**Brief 1:**
Decide whether each statement agrees with the digital banking article: (a) Alfa Bank's Sense app was demonstrated at Finovate in September. (b) Stessa Cohen is a research director at Javelin Strategy & Research. (c) BB&T has added the ability to turn credit cards on and off. For each, answer yes or no and quote the words from the article that decide it.
**Brief 2:**
Summarize the digital banking article in two sentences.
**Brief 3:**
From the digital banking article, extract the passage from "There are exceptions." to "director at Gartner.".

Many banks let consumers set their own mobile alerts or change their preferred language to Spanish. But customers have rarely been given the level of control of the banking experience that BB&T has granted. The vast majority of financial institutions, after all, rely on the same vendors, and the application programming interfaces that would facilitate customization are still uncommon.
There are exceptions.
The slow but growing trend toward customization of digital banking is viewed as a smart strategy to avoid overwhelming customers of brands that often sell more than 50 products and services.
"People don't do every single thing," said Stessa Cohen, a research director at Gartner.
BB&T's offering is suited for the quick, personalized information sought by smartphone users, Cohen said.
Mark Schwanhausser, director of omnichannel financial services at Javelin Strategy & Research, says BB&T's update is an example of a notable bank demonstrating how mobile is influencing the design of its older sibling: online banking.
In the future, he imagines a digital banking world that extends the personalization concept into helping consumers who do not know exactly what they want. Digital banking could, for instance, guide individuals who live paycheck to paycheck to build a savings habit, the way LinkedIn reminds users to take actions on the professional networking site.
"Personalization has many fronts," Schwanhausser said.
Alfa Bank, for instance, is taking a different approach to customization. It is testing a mobile app that displays information in the order its algorithms determine will be most relevant to each customer.
Its new app, called Sense, was demonstrated at Finovate in September. It is an attempt to help consumers navigate quickly to what they are likely to need next rather than deal with the labyrinth of links and products that clutter mobile experiences.
"We are trying to solve one of the bank's problems," said Vladimir Urbanskiy, chief executive of Alfa-Lab, a unit of the Russian bank.
BB&T believes it is just at the beginning of its newer digital strategy even though the overhaul was already a big undertaking. Beyond customization, the bank has added account aggregation, the ability to view account balances without logging in, a tool for scheduling in-person appointments with bankers, and the ability to turn credit cards on and off.
Up next, financial education tools, credit scores, favorite stock tickers and weather forecasts are among the additions the bank expects to offer interested U users. And down the road, Brown wants branch and call center employees to be able to view the same things customers are seeing when providing them service.
"This is not the end," Brown said. "This is the beginning. The bank of the future may be in your pocket."

**Recorded information:**
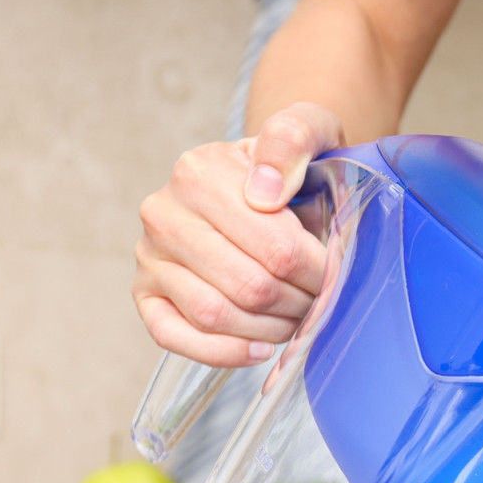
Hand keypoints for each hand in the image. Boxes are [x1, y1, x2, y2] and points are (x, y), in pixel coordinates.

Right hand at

**Response box 1:**
(a) Yes: "Its new app, called Sense, was demonstrated at Finovate in September."
(b) No: "said Stessa Cohen, a research director at Gartner."
(c) Yes: "and the ability to turn credit cards on and off."

**Response box 2:**
Few banks give customers as much control over their digital banking as BB&T does, but a slow trend toward customization is seen as a way to avoid overwhelming customers, and Alfa Bank is testing an app that orders information by what its algorithms judge most relevant to each customer. BB&T has added features such as account aggregation, balances viewable without logging in, appointment scheduling, and credit card on/off controls, and it sees its overhaul as only the beginning.

**Response box 3:**
There are exceptions.
The slow but growing trend toward customization of digital banking is viewed as a smart strategy to avoid overwhelming customers of brands that often sell more than 50 products and services.
"People don't do every single thing," said Stessa Cohen, a research director at Gartner.